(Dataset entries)
-- -- --

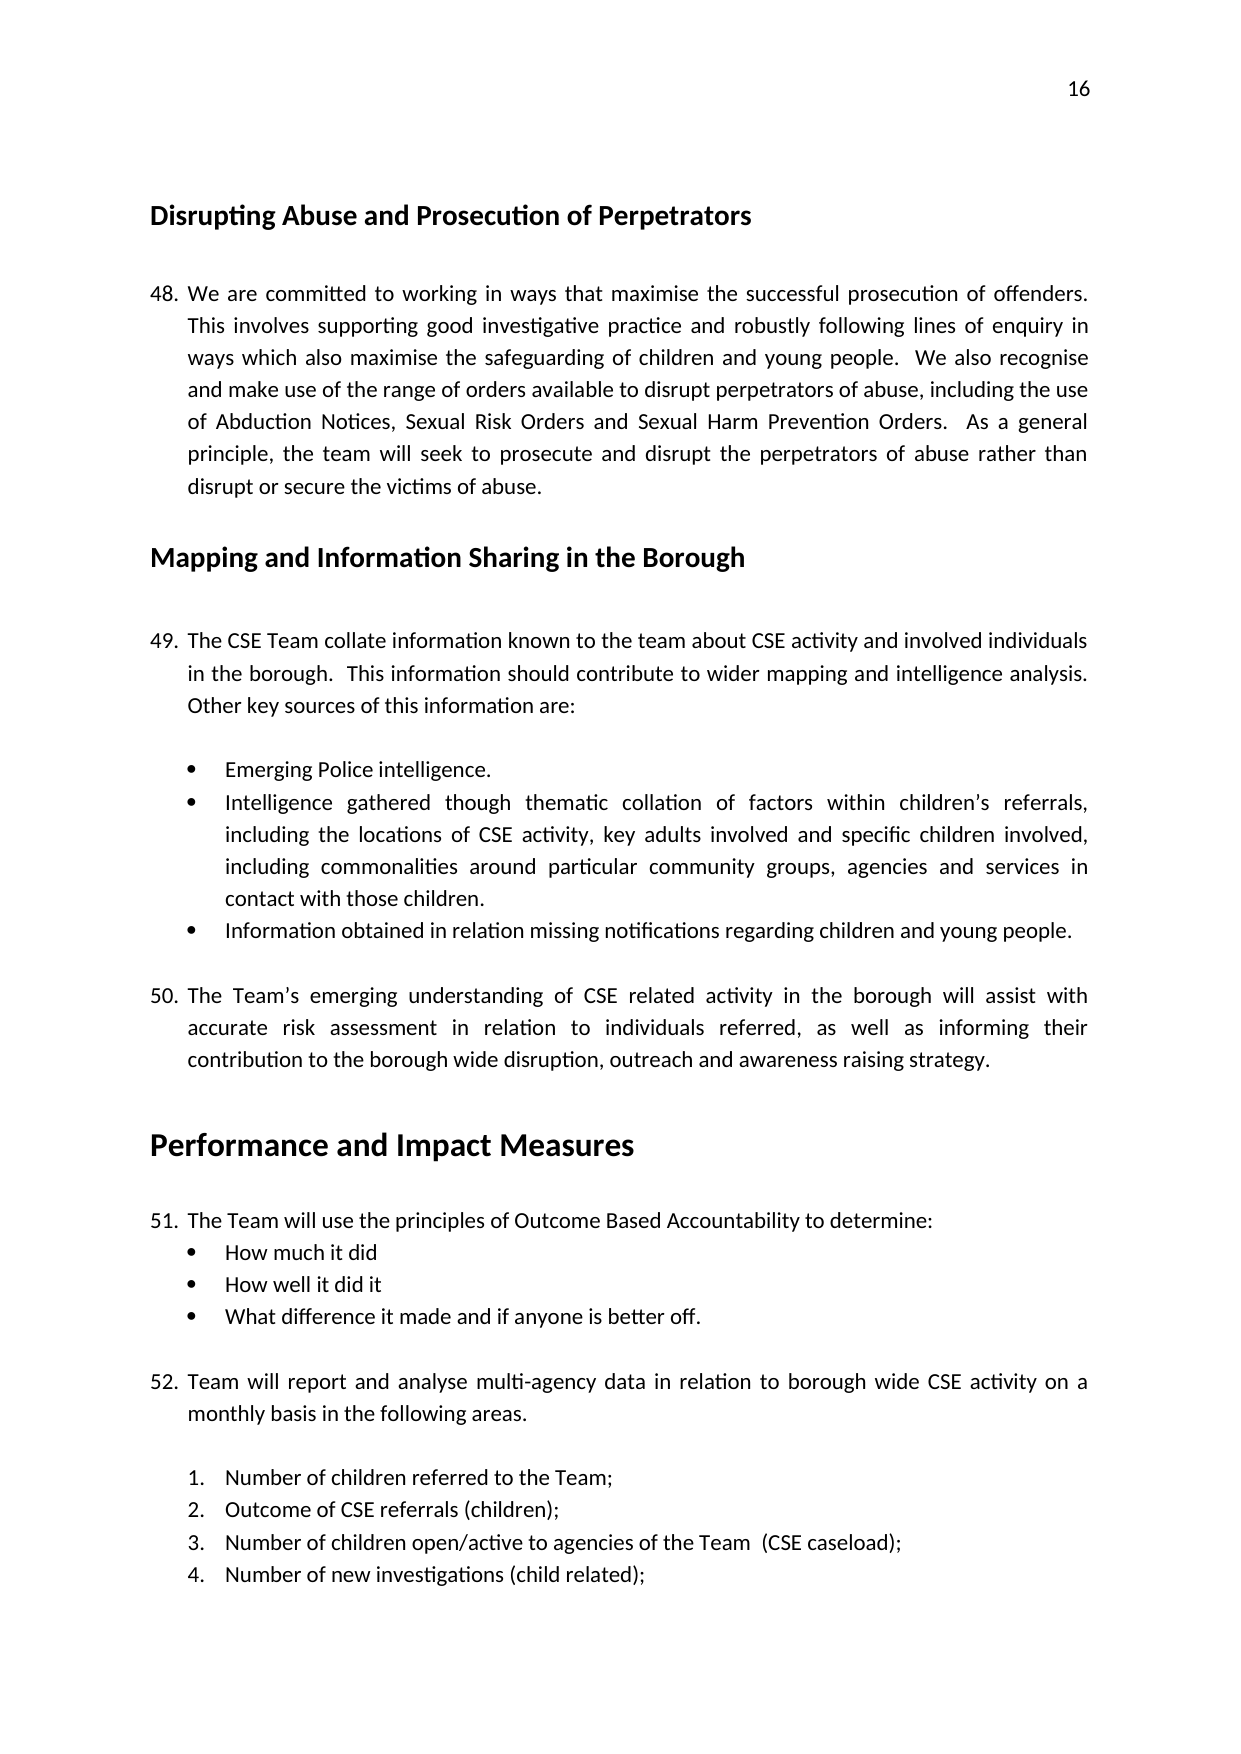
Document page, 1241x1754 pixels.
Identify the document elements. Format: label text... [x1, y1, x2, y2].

list Mapping and Information Sharing in the Borough [150, 539, 1090, 574]
list Information obtained in relation missing notifications regarding children and young people. [187, 916, 1090, 944]
list Intelligence gathered though thematic collation of factors within children’s referrals, including the locations of CSE activity, key adults involved and specific children involved, including commonalities around particular community groups, agencies and services in contact with those children. [187, 788, 1090, 912]
list We are committed to working in ways that maximise the successful prosecution of offenders. This involves supporting good investigative practice and robustly following lines of enquiry in ways which also maximise the safeguarding of children and young people. We also recognise and make use of the range of orders available to disrupt perpetrators of abuse, including the use of Abduction Notices, Sexual Risk Orders and Sexual Harm Prevention Orders. As a general principle, the team will seek to prosecute and disrupt the perpetrators of abuse rather than disrupt or secure the victims of abuse. [150, 279, 1090, 500]
list The CSE Team collate information known to the team about CSE activity and involved individuals in the borough. This information should contribute to wider mapping and intelligence analysis. Other key sources of this information are: [150, 627, 1090, 719]
list How well it did it [187, 1270, 1090, 1298]
list Number of children referred to the Team; [187, 1463, 1090, 1491]
list Outcome of CSE referrals (children); [187, 1496, 1090, 1523]
list Disrupting Abuse and Prosecution of Perpetrators [150, 197, 1090, 232]
list How much it did [187, 1238, 1090, 1266]
list What difference it made and if anyone is better off. [187, 1302, 1090, 1330]
list Number of new investigations (child related); [187, 1560, 1090, 1588]
list Number of children open/active to agencies of the Team (CSE caseload); [187, 1528, 1090, 1556]
list Performance and Impact Measures [150, 1124, 1090, 1165]
list The Team will use the principles of Outcome Based Accountability to determine: [150, 1206, 1090, 1234]
list Emerging Police intelligence. [187, 755, 1090, 783]
list The Team’s emerging understanding of CSE related activity in the borough will assist with accurate risk assessment in relation to individuals referred, as well as informing their contribution to the borough wide disruption, outreach and awareness raising strategy. [150, 981, 1090, 1073]
list Team will report and analyse multi-agency data in relation to borough wide CSE activity on a monthly basis in the following areas. [150, 1367, 1090, 1427]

-- -- --

§ PROBLEM STATEMENT: Quote each record exactly as it stands, minus the pictures.

§ OUTPUT BELOW:
Document page, 1241x1754 pixels.
Identify the document elements. Format: label text... [x1, y1, x2, y2].

list Mapping and Information Sharing in the Borough [150, 539, 1090, 574]
list Information obtained in relation missing notifications regarding children and young people. [187, 916, 1090, 944]
list Intelligence gathered though thematic collation of factors within children’s referrals, including the locations of CSE activity, key adults involved and specific children involved, including commonalities around particular community groups, agencies and services in contact with those children. [187, 788, 1090, 912]
list We are committed to working in ways that maximise the successful prosecution of offenders. This involves supporting good investigative practice and robustly following lines of enquiry in ways which also maximise the safeguarding of children and young people. We also recognise and make use of the range of orders available to disrupt perpetrators of abuse, including the use of Abduction Notices, Sexual Risk Orders and Sexual Harm Prevention Orders. As a general principle, the team will seek to prosecute and disrupt the perpetrators of abuse rather than disrupt or secure the victims of abuse. [150, 279, 1090, 500]
list The CSE Team collate information known to the team about CSE activity and involved individuals in the borough. This information should contribute to wider mapping and intelligence analysis. Other key sources of this information are: [150, 627, 1090, 719]
list How well it did it [187, 1270, 1090, 1298]
list Number of children referred to the Team; [187, 1463, 1090, 1491]
list Outcome of CSE referrals (children); [187, 1496, 1090, 1523]
list Disrupting Abuse and Prosecution of Perpetrators [150, 197, 1090, 232]
list How much it did [187, 1238, 1090, 1266]
list What difference it made and if anyone is better off. [187, 1302, 1090, 1330]
list Number of new investigations (child related); [187, 1560, 1090, 1588]
list Number of children open/active to agencies of the Team (CSE caseload); [187, 1528, 1090, 1556]
list Performance and Impact Measures [150, 1124, 1090, 1165]
list The Team will use the principles of Outcome Based Accountability to determine: [150, 1206, 1090, 1234]
list Emerging Police intelligence. [187, 755, 1090, 783]
list The Team’s emerging understanding of CSE related activity in the borough will assist with accurate risk assessment in relation to individuals referred, as well as informing their contribution to the borough wide disruption, outreach and awareness raising strategy. [150, 981, 1090, 1073]
list Team will report and analyse multi-agency data in relation to borough wide CSE activity on a monthly basis in the following areas. [150, 1367, 1090, 1427]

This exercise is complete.